14) And therefore we the people of Brattleboro declare a state of emergency, and we vow to use any and all means necessary to meet the extremes of it. We will endure hardship and self-sacrifice like military men and women, exert our utmost energy, and summon the deepest truthfulness and courage, even without certainty, to secure the survival of our children, ourselves, all humanity and this divinely beautiful natural world, which has sustained us through the ages with unspoken love.
Brattleboro Common Sense
COMMENTARY ON THE DECLARATION
This declaration places a heavy emphasis on compassion and extolls the unity of the American people for the sake of climate rescue. But this is not a declaration only for leftists and liberals: it adopts the aggressive rhetoric that many prominent people are promoting recently. Several unique clauses concern precedent in earlier Brattleboro resolutions, loss of foresight and thrift contributing to the crisis, moderation in reliance on technology, compassion for youth and the peoples of the world who are suffering most, and a practical legal method of testing emergency proposals of the people. More than a list of disjointed “whereas” clauses, the declaration succeeds in being a readable, profound and inspiring document.
This point cannot be made too strongly. Things HAVE already risen to the level of a devastating military attack. Forced migrations are causing starvation and armed conflict. People on the front lines of this war in south Asia and south Africa are dying — thousands daily / hourly ? The war is not rhetorical exaggeration. It is real. It is only by white privilege that we have the luxury of debating whether to call this a war or not.
The declaration that will unite the American people is not written only for liberals and climate activists. Climate change is an issue of public health, but by Donald Trump’s divisive politics and other accidents of our political system it has become a false political divide. One side seems to own the issue and frame the discussion, and scornful toward people who might be aligned with Trump: Republicans, soldiers, church-goers, climate skeptics. That’s a fourth or a third of the entire country. These people don’t want to be on the defensive toward other people or toward climate change, and they hesitate to join. The references to military training are respectful to them. Any people with military training or loved ones in the military especially want a team that takes a fighting stance. So, the strongest possible language is right. It’s right for our efforts requiring any and all necessary means.

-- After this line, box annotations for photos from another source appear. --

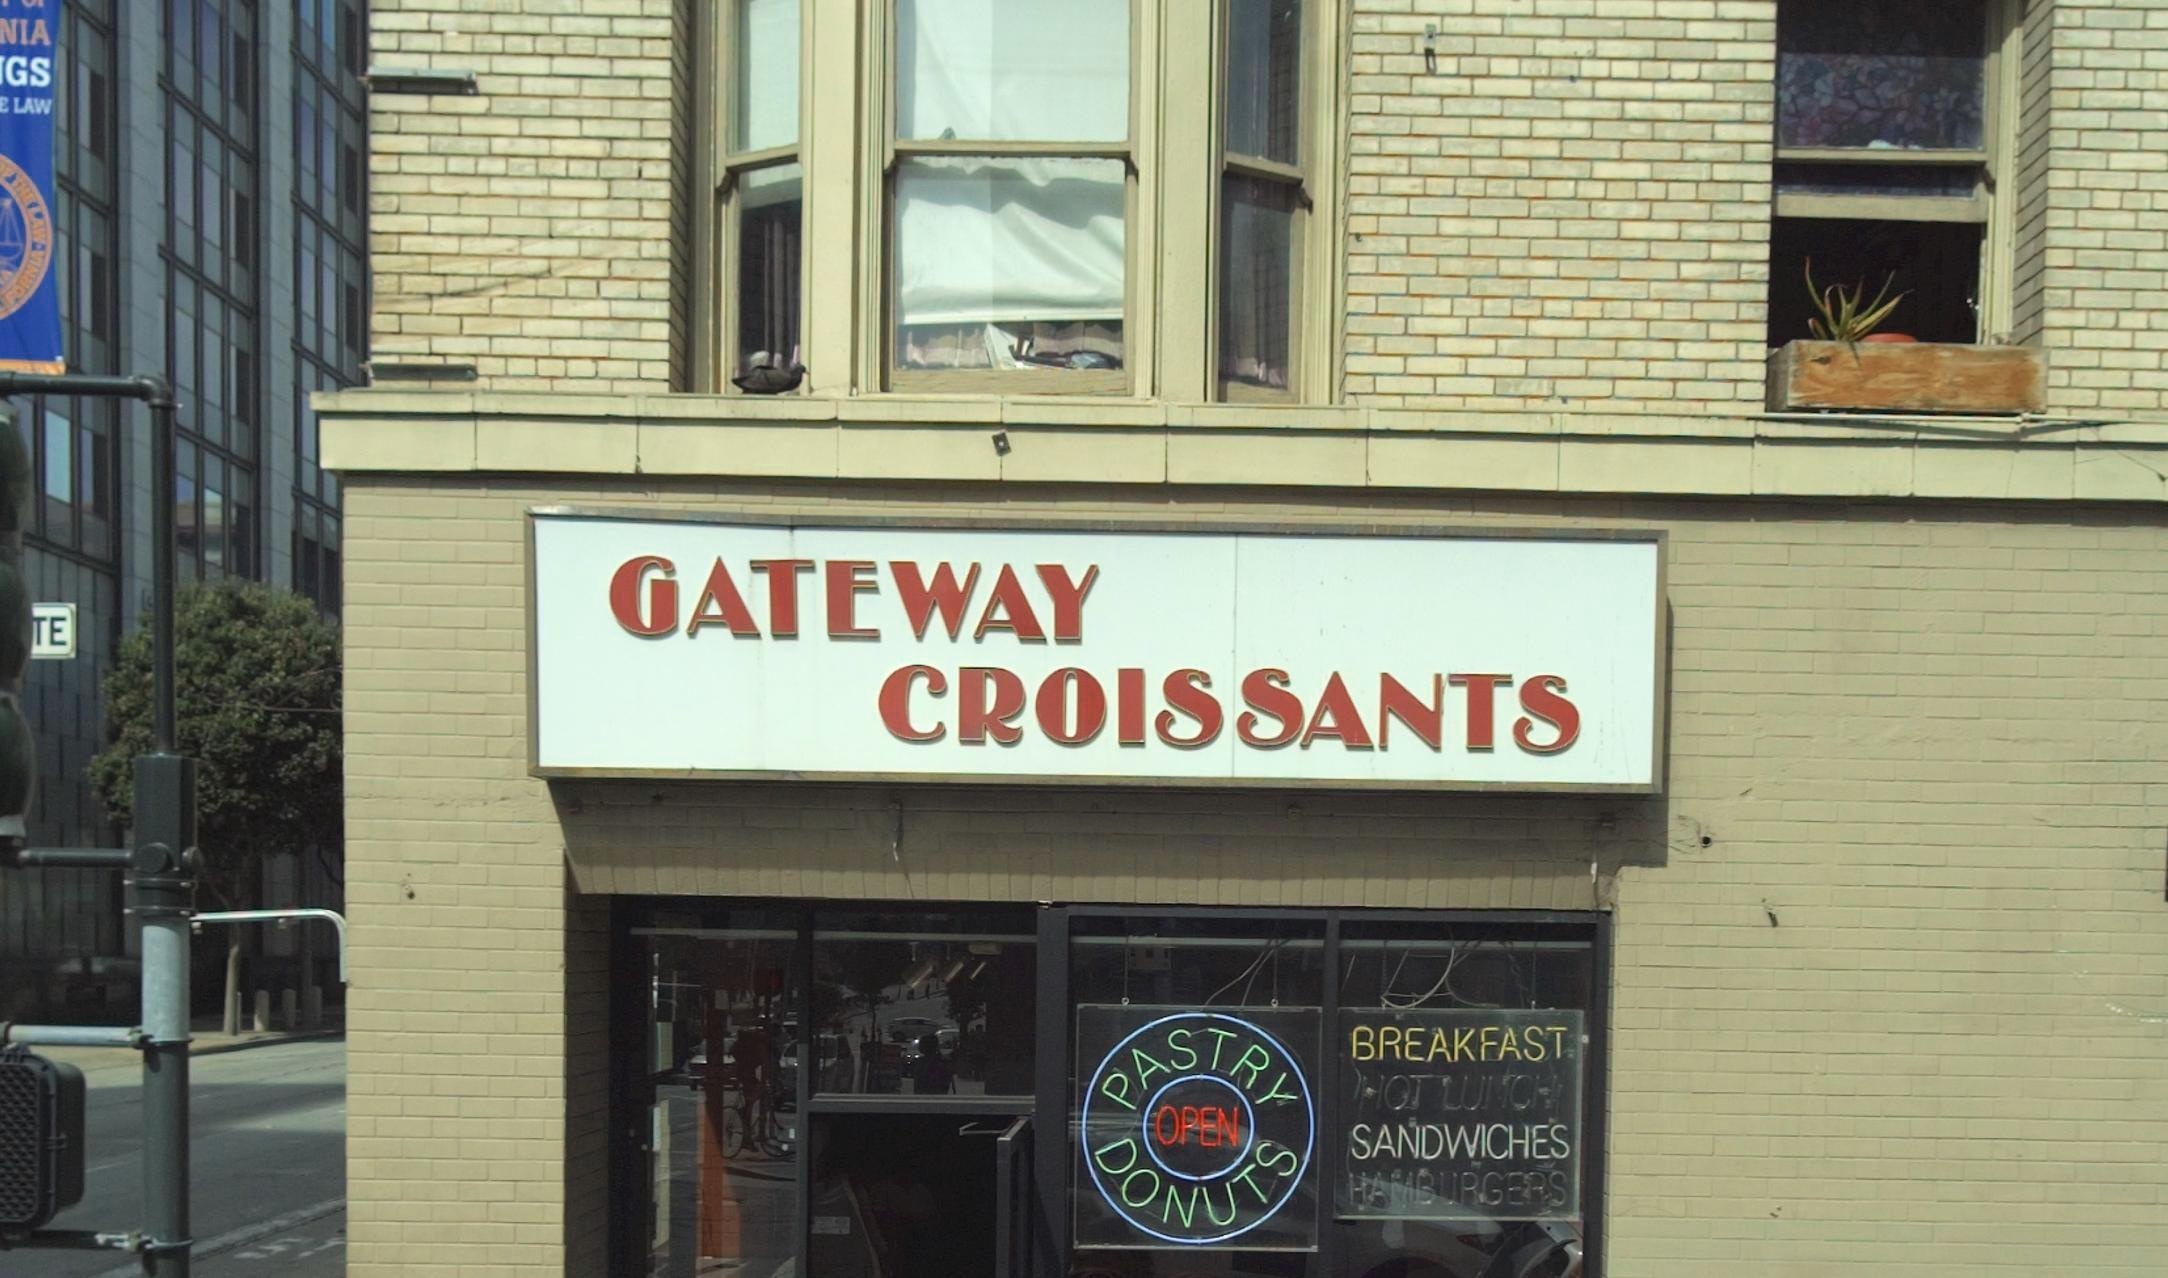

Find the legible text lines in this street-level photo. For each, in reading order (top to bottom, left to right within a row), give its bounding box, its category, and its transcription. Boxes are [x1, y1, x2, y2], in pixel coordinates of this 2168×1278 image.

[0, 15, 57, 51] None: NIA
[0, 53, 54, 91] None: GS
[9, 93, 57, 120] None: LAW
[5, 171, 49, 248] None: THE LAW
[4, 248, 48, 308] None: FORNIA
[608, 552, 1104, 643] BusinessName: GATEWAY
[30, 613, 72, 649] StreetName: TE
[873, 660, 1583, 757] None: CROISSANTS
[1351, 1021, 1575, 1066] None: BREAKFAST
[1096, 1023, 1304, 1114] None: PASTRY
[1352, 1070, 1563, 1118] None: HOT LUNCH
[1154, 1101, 1241, 1151] None: OPEN
[1347, 1120, 1573, 1164] None: SANDWICHES
[1088, 1133, 1305, 1233] None: DONUTS
[1345, 1167, 1572, 1211] None: HAMBURGERS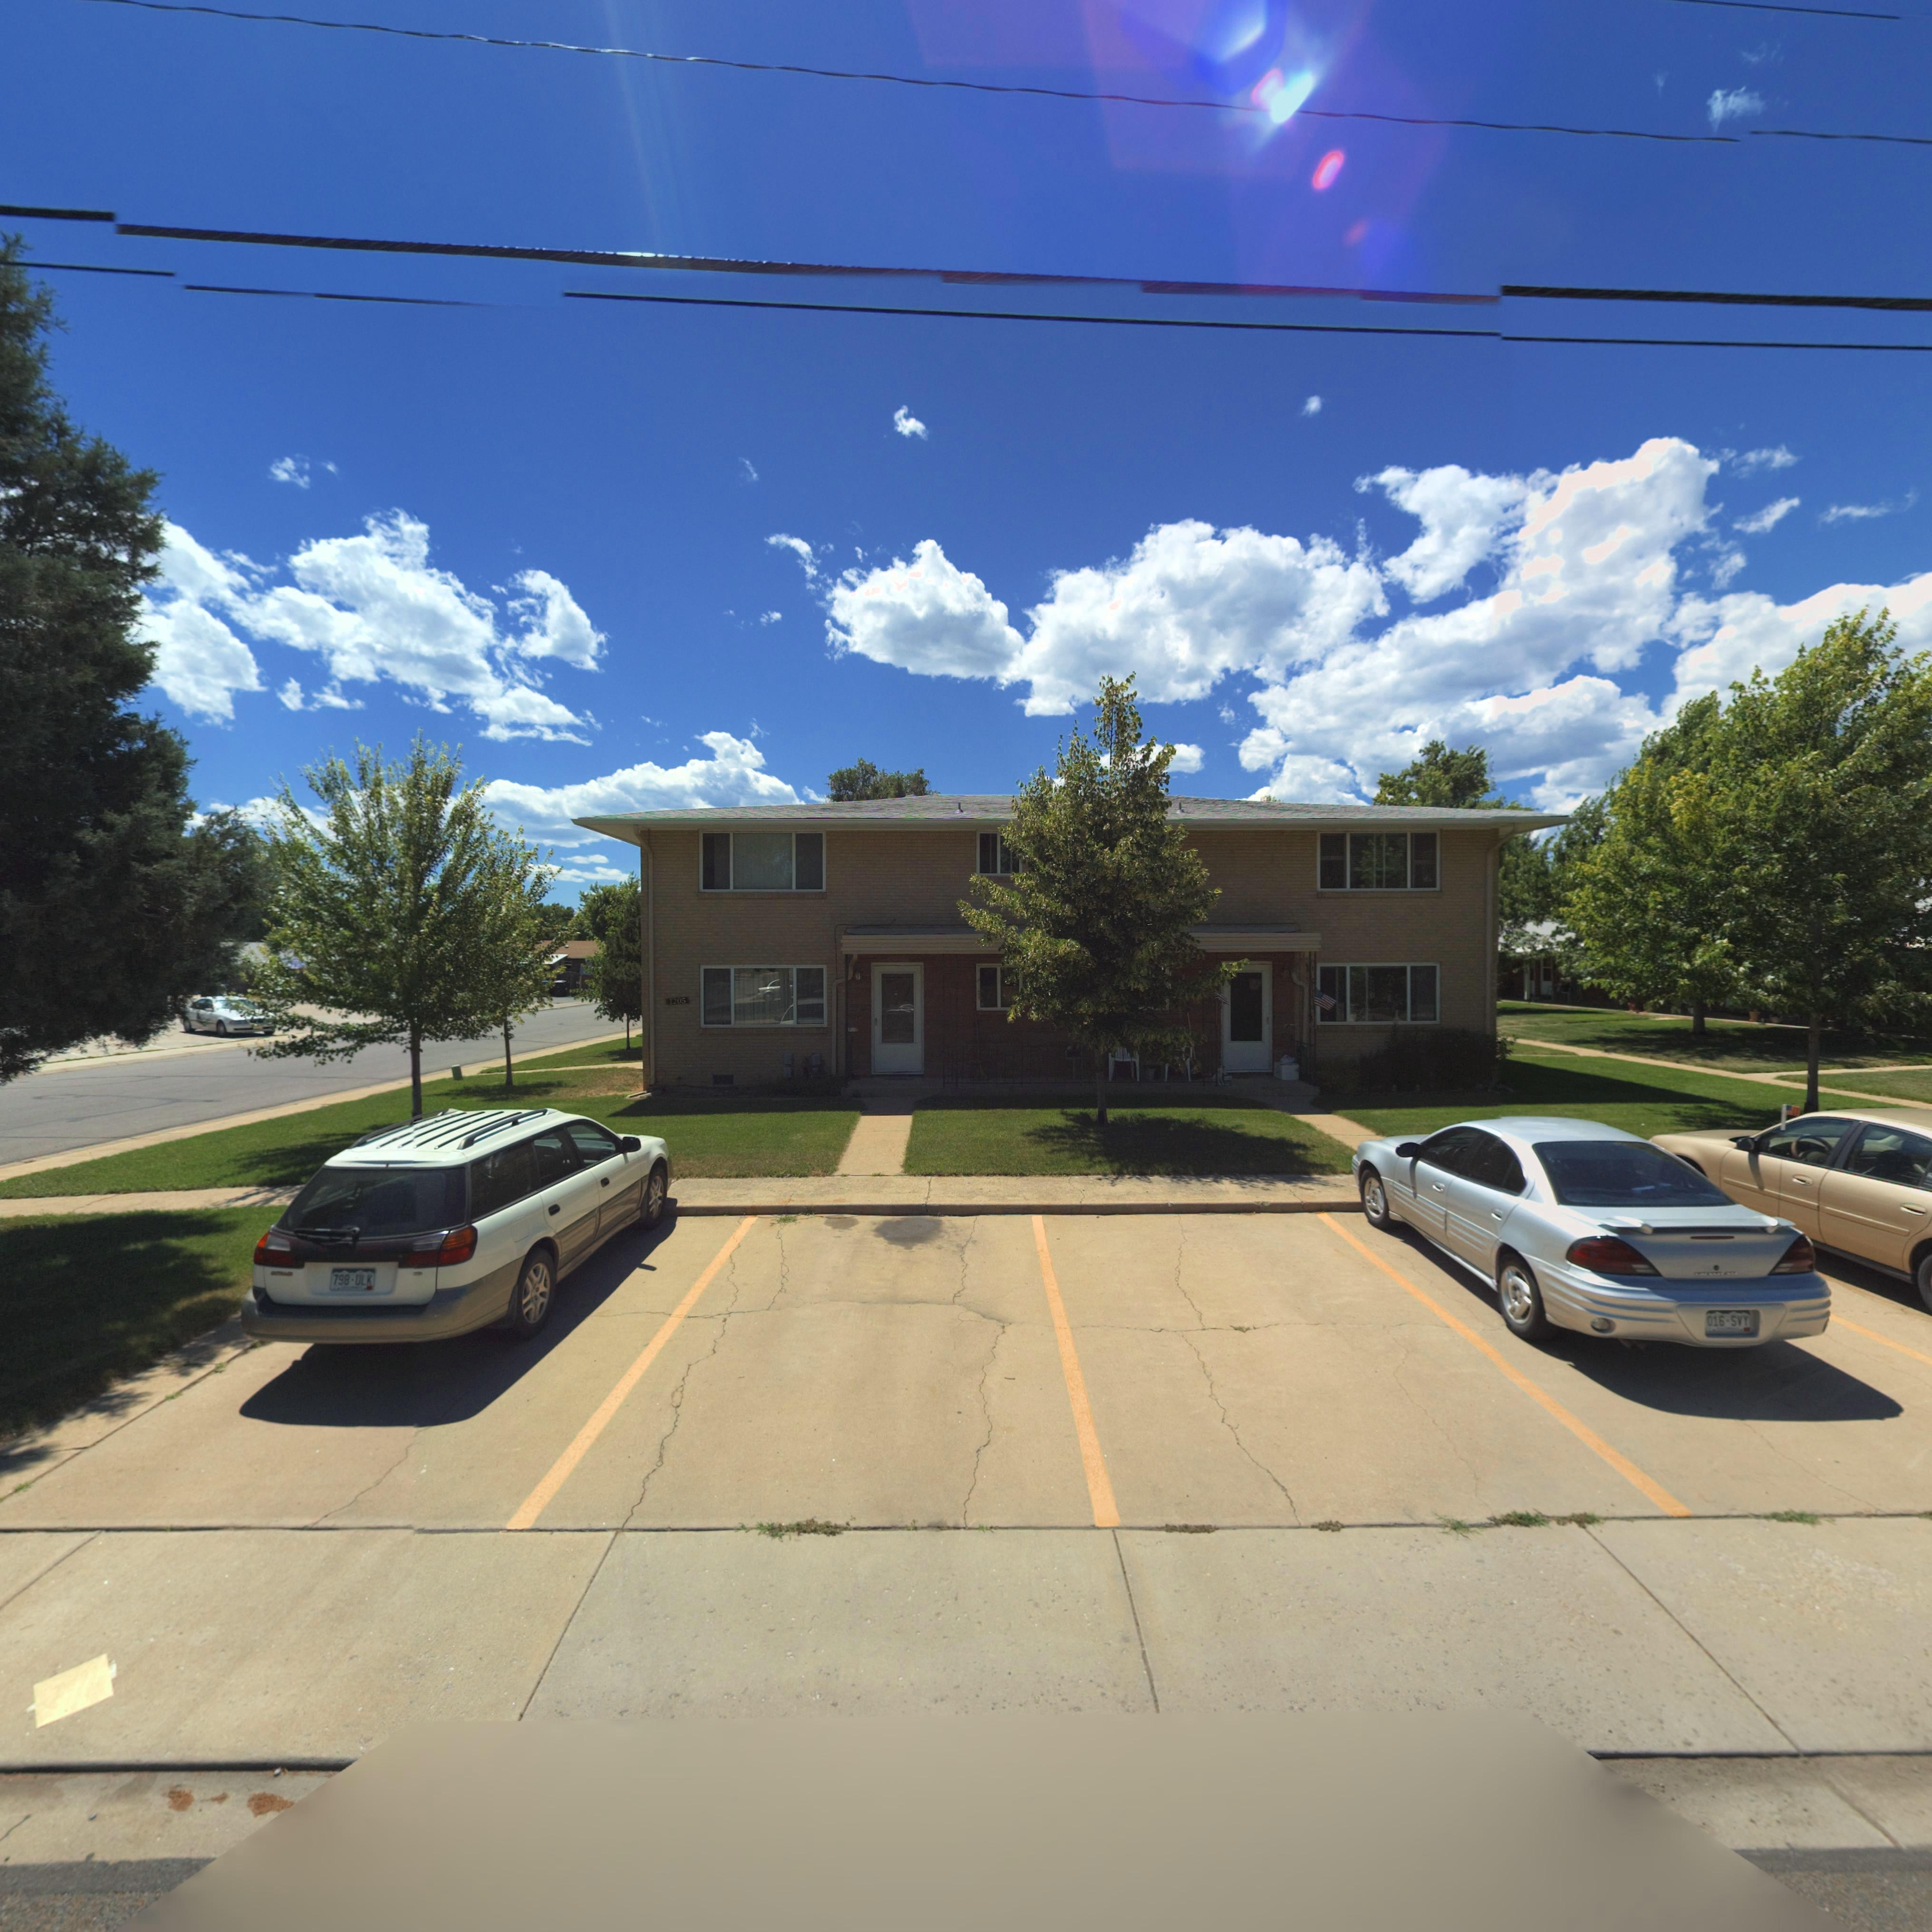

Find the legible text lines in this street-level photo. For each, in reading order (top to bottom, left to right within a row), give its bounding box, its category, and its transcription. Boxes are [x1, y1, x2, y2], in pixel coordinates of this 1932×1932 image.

Proponents of this declaration realize that rescue will not come from technology or government, but first from the unity of the people, their unity within themselves, and with others, and that efforts connecting people through their hearts are essential to bring people into that unity. Consider the clause “For unity’s sake let no one scorn those who deny the crisis, since their inaction has been no worse than ours who believe it”. Some people say they don’t “believe” in climate change: they know it as a fact. But no one knows the Big Bang as a fact, or continental drift or the orbits of electrons. No one has direct experience of such things. What we have is faith: faith that scientists have proved certain facts, and we have faith that scientists have proved climate change. So, our belief in climate change is also founded in faith, and so, we are not rationally superior to climate skeptics (deniers), whose faith stands elsewhere. The idea here is to put us all on equal footing, to allow for climate skeptics, and military men and women to be respected and included. Climate rescue will not be achieved like many political targets by a majority vote. It will be an enormous challenge requiring complete unity, like a team of acrobats crossing the high wire on a bicycle. If one member doesn’t like it, it won’t happen. Unity is our only chance.